The Italian Communist
politician and theorist Antonio Gramsci formulated a ‘culturalist’ Marxism, in
which the consent of citizens is secured by the cultural exercise of
‘hegemony’, which works by subliminal persuasion rather than coercion. Gramsci’s
theory influenced the French structuralist Louis Althusser’s formulation of the
Ideological State Apparatus and the Repressive State Apparatus. For Althusser, who
also draws upon the psychoanalytic theories of Jacques Lacan, ideology ‘interpellates’
(hails) individual citizens ‘as subjects’. Althusser goes further, arguing that
ideology is ‘eternal’ and ‘individuals are always-already subjects’. This has
led to the accusation that Althusser has simply replaced the orthodox economic
determinism with a heretical, and no less sinister, cultural determinism.
The theory of
ideology advanced by Althusser, and adopted and adapted by subsequent
theoreticians, including his student Michel Foucault, has been criticized by
humanists because it furthers the psychoanalytic challenge to the idea of the
unitary self, and by Marxists who consider it unduly pessimistic in its view of
the potentiality of workers and other oppressed groups to recognize and change their
situation. Though it has proved controversial, Althusserianism has been embraced
as potentially emancipatory by ‘post-Marxist’ theorists of gender and race such
as Judith Butler and Stuart Hall, who are keen to demonstrate that
characteristics ascribed to certain groups are not essential but ideological
‘social constructs’ and thus either have no basis in reality, or are at least
changeable. As such, the theory of ideology remains a focus of debates about
existing social structures, and the prospects for social transformation.
INTERPELLATION
A key element of the French
Marxist Louis Althusser’s theory of ideology. The word derives from the French
verb appeller, which means, ‘to name’. It is the process by which
individuals internalize the cultural values, or ideologies, which are essential
to the maintenance of the capitalist system. Althusser explains that ideology
calls on us to accept unquestioningly certain elements of our culture as fixed,
natural and disinterested, when they are actually contingent, learned and
crucial to preserving existing power structures. It does this by interpellating
us as free, autonomous, choosing subjects. So, for example, thousands of
advertisements address us every day as consumers with unlimited free choice;
when there is an election the various political parties invite us to see
ourselves as powerful actors in the democratic process. If we accept these positions
we have consented to our interpellation as subjects of the ideologies of
freedom, consumerism and democracy.

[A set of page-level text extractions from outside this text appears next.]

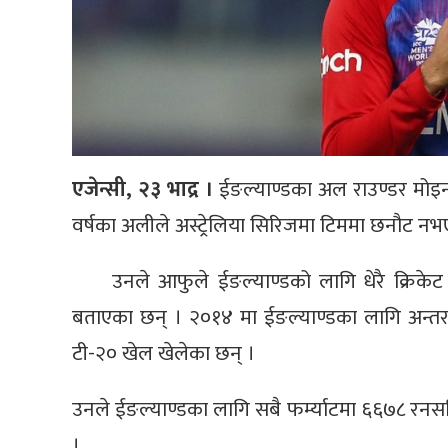
एजेन्सी, २३ भाद्र ।
ईङल्याण्डका अल राउण्डर मोइन 
वर्षका अलीले अस्ट्रेलिया सिरिजमा टिममा छनौट नभ
उनले आफुले ईङल्याण्डको लागि धेरै क्रिके
बताएका छन् । २०१४ मा ईङल्याण्डका लागि अन्तराष्
टी-२० खेल खेलेका छन् ।
उनले ईङल्याण्डका लागि सबै फर्म्याटमा ६६७८ र
।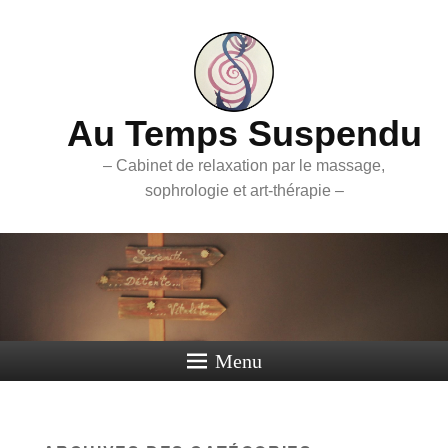
Au Temps Suspendu
– Cabinet de relaxation par le massage,
sophrologie et art-thérapie –
Menu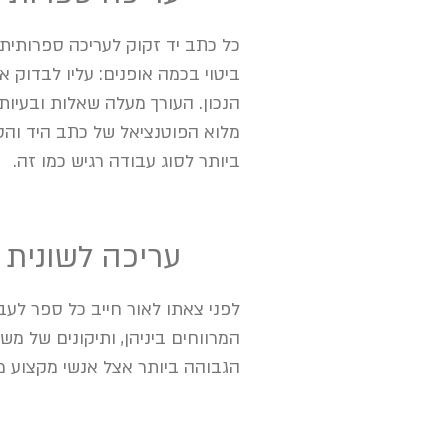
כל כתב יד זקוק לעריכה ספרותית
ביטוי בכמה אופנים: עליו לבדוק א
הנכון. העורך מעלה שאלות ובעיות
מלוא הפוטנציאל של כתב היד והסו
ביותר לסוג עבודה רגיש כמו זה.
3
עריכה לשונית
לפני צאתו לאור חייב כל ספר לעב
המרווחים ביניהן, ותיקונים של מ
הגבוהה ביותר אצל אנשי מקצוע 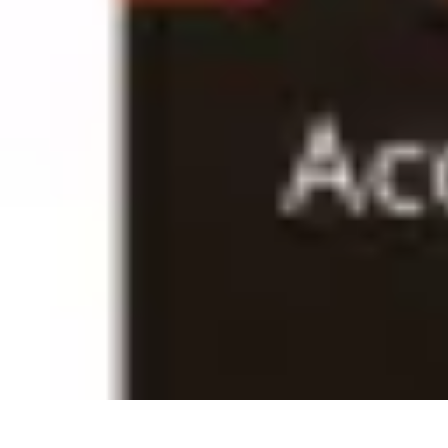
Habits Accessibles
Garde-Robe
Conseils
Mode Sportive
Mode Professionnelle
Mode Éco-r
Habits Accessibles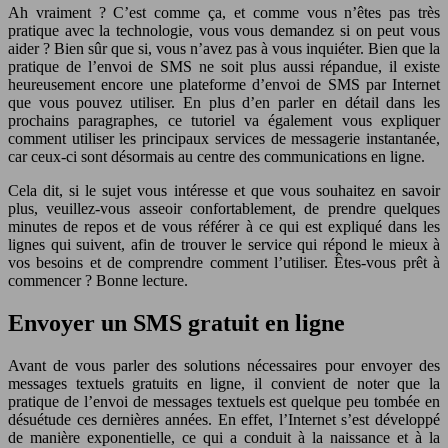
Ah vraiment ? C’est comme ça, et comme vous n’êtes pas très
pratique avec la technologie, vous vous demandez si on peut vous
aider ? Bien sûr que si, vous n’avez pas à vous inquiéter. Bien que la
pratique de l’envoi de SMS ne soit plus aussi répandue, il existe
heureusement encore une plateforme d’envoi de SMS par Internet
que vous pouvez utiliser. En plus d’en parler en détail dans les
prochains paragraphes, ce tutoriel va également vous expliquer
comment utiliser les principaux services de messagerie instantanée,
car ceux-ci sont désormais au centre des communications en ligne.
Cela dit, si le sujet vous intéresse et que vous souhaitez en savoir
plus, veuillez-vous asseoir confortablement, de prendre quelques
minutes de repos et de vous référer à ce qui est expliqué dans les
lignes qui suivent, afin de trouver le service qui répond le mieux à
vos besoins et de comprendre comment l’utiliser. Êtes-vous prêt à
commencer ? Bonne lecture.
Envoyer un SMS gratuit en ligne
Avant de vous parler des solutions nécessaires pour envoyer des
messages textuels gratuits en ligne, il convient de noter que la
pratique de l’envoi de messages textuels est quelque peu tombée en
désuétude ces dernières années. En effet, l’Internet s’est développé
de manière exponentielle, ce qui a conduit à la naissance et à la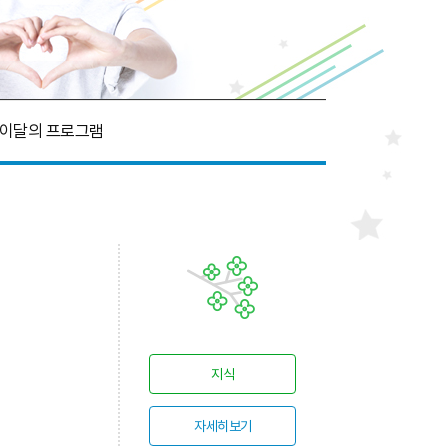
이달의 프로그램
지식
자세히보기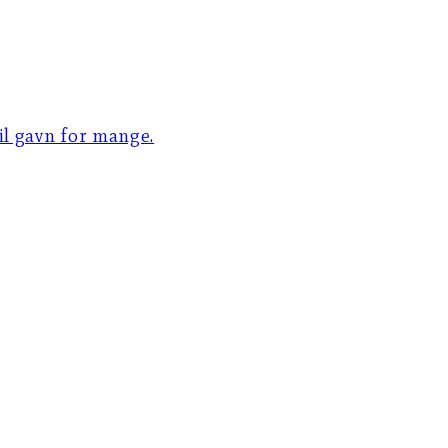
til gavn for mange.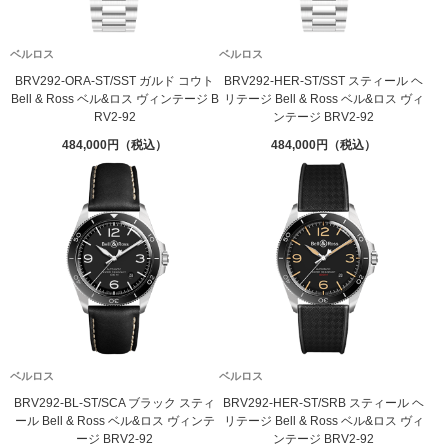
ベルロス
ベルロス
BRV292-ORA-ST/SST ガルド コウト
BRV292-HER-ST/SST スティール ヘ
Bell & Ross ベル&ロス ヴィンテージ B
リテージ Bell & Ross ベル&ロス ヴィ
RV2-92
ンテージ BRV2-92
484,000
484,000
ベルロス
ベルロス
BRV292-BL-ST/SCA ブラック スティ
BRV292-HER-ST/SRB スティール ヘ
ール Bell & Ross ベル&ロス ヴィンテ
リテージ Bell & Ross ベル&ロス ヴィ
ージ BRV2-92
ンテージ BRV2-92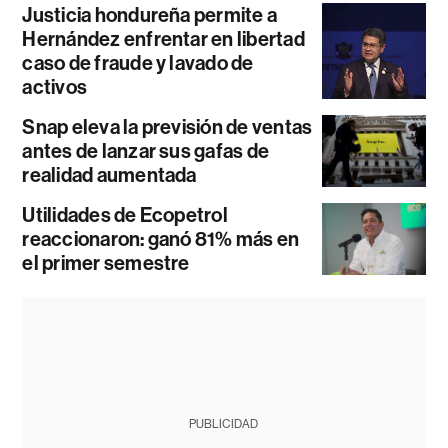
Justicia hondureña permite a
Hernández enfrentar en libertad
caso de fraude y lavado de
activos
Snap eleva la previsión de ventas
antes de lanzar sus gafas de
realidad aumentada
Utilidades de Ecopetrol
reaccionaron: ganó 81% más en
el primer semestre
PUBLICIDAD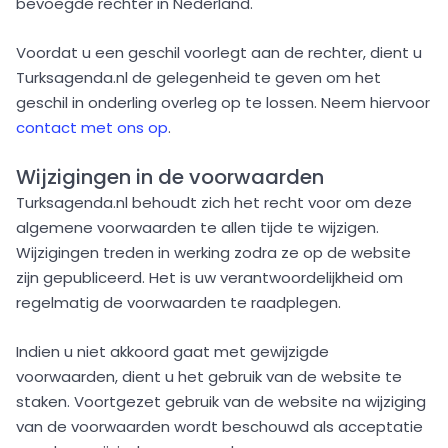
bevoegde rechter in Nederland.
Voordat u een geschil voorlegt aan de rechter, dient u
Turksagenda.nl de gelegenheid te geven om het
geschil in onderling overleg op te lossen. Neem hiervoor
contact met ons op
.
Wijzigingen in de voorwaarden
Turksagenda.nl behoudt zich het recht voor om deze
algemene voorwaarden te allen tijde te wijzigen.
Wijzigingen treden in werking zodra ze op de website
zijn gepubliceerd. Het is uw verantwoordelijkheid om
regelmatig de voorwaarden te raadplegen.
Indien u niet akkoord gaat met gewijzigde
voorwaarden, dient u het gebruik van de website te
staken. Voortgezet gebruik van de website na wijziging
van de voorwaarden wordt beschouwd als acceptatie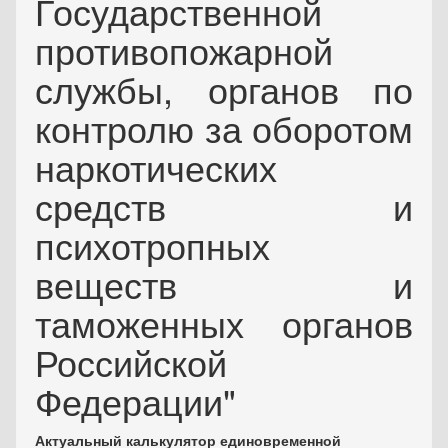
Государственной
противопожарной
службы, органов по
контролю за оборотом
наркотических
средств и
психотропных
веществ и
таможенных органов
Российской
Федерации"
Актуальный калькулятор единовременной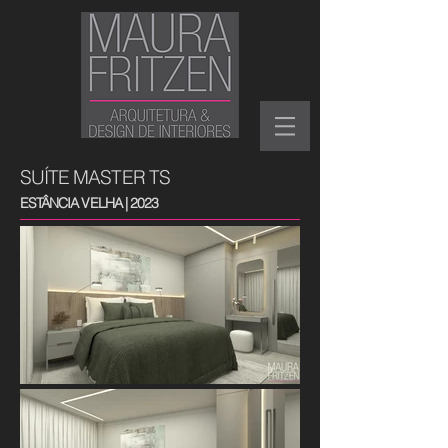
SUÍTE MASTER TS
ESTÂNCIA VELHA | 2023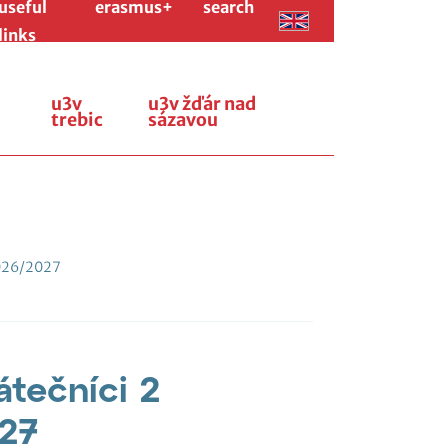
useful
erasmus+
search
links
u3v
u3v žďár nad
trebic
sázavou
026/2027
átečníci 2
027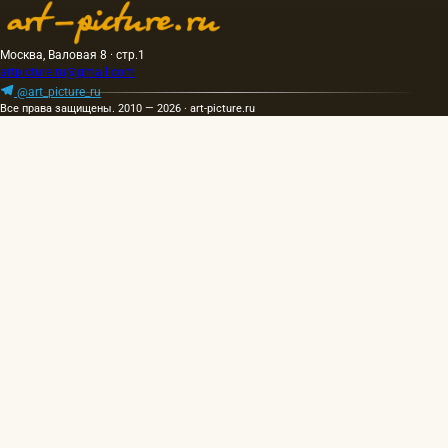
Москва, Валовая 8 · стр.1
artpicture.ru@gmail.com
@art_picture_ru
Все права защищены. 2010 — 2026 · art-picture.ru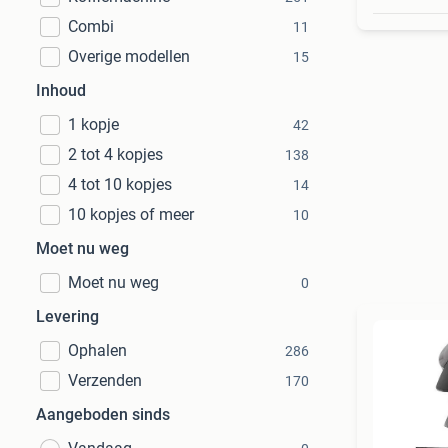
Combi
11
Overige modellen
15
Inhoud
1 kopje
42
2 tot 4 kopjes
138
4 tot 10 kopjes
14
10 kopjes of meer
10
Moet nu weg
Moet nu weg
0
Levering
Ophalen
286
Verzenden
170
Aangeboden sinds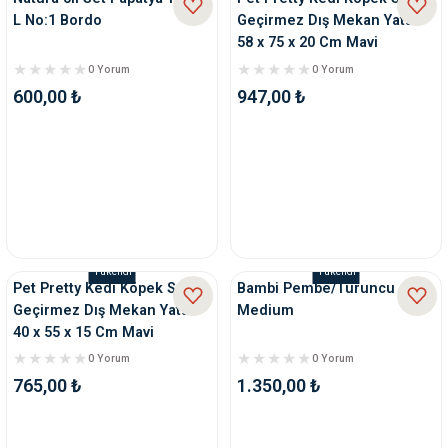
L No:1 Bordo
Geçirmez Dış Mekan Yatak
58 x 75 x 20 Cm Mavi
0 Yorum
0 Yorum
600,00 ₺
947,00 ₺
Tükendi
Tükendi
Pet Pretty Kedi Köpek Su
Bambi Pembe/Turuncu
Geçirmez Dış Mekan Yatak
Medium
40 x 55 x 15 Cm Mavi
0 Yorum
0 Yorum
765,00 ₺
1.350,00 ₺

These are not necessarily false positions, but
the choice between consumer products or between political parties is limited.
Our acceptance of ideological subject positions implicates us in the
preservation of society and politics as it stands, instead of inviting us to
imagine a non-consumerist world with a more genuinely representative and participatory
democratic system.
INTERTEXTUALITY
Coined by Julia
Kristeva, ‘intertextuality’ is a term employed by poststructuralist critics. To
say that a text’s meaning is ‘intertextual’ is to claim that it derives its
meanings from its relationships with other texts, for example through overt or
covert allusions and references. Meaning is not, therefore, something which inheres
in that text and only that text; it is relational. Similarly, no text is seen
as autonomous; instead, every text is made up of many other texts. Derived in
part from Saussure’s theory of language as a system of differences, the notion
of intertextuality implies that a text does not contain stable and definitive meanings,
but instead produces meanings through its relations with other texts and through
the contexts into which it is put. As the text is constantly entering into new
relations and contexts, it is always producing new meanings beyond those that
might have been intended by its author. More recently, internet narratives,
with their use of hypertext, have been cited to demonstrate the interweaving
and interconnectedness of texts, i.e. their fundamental intertextuality.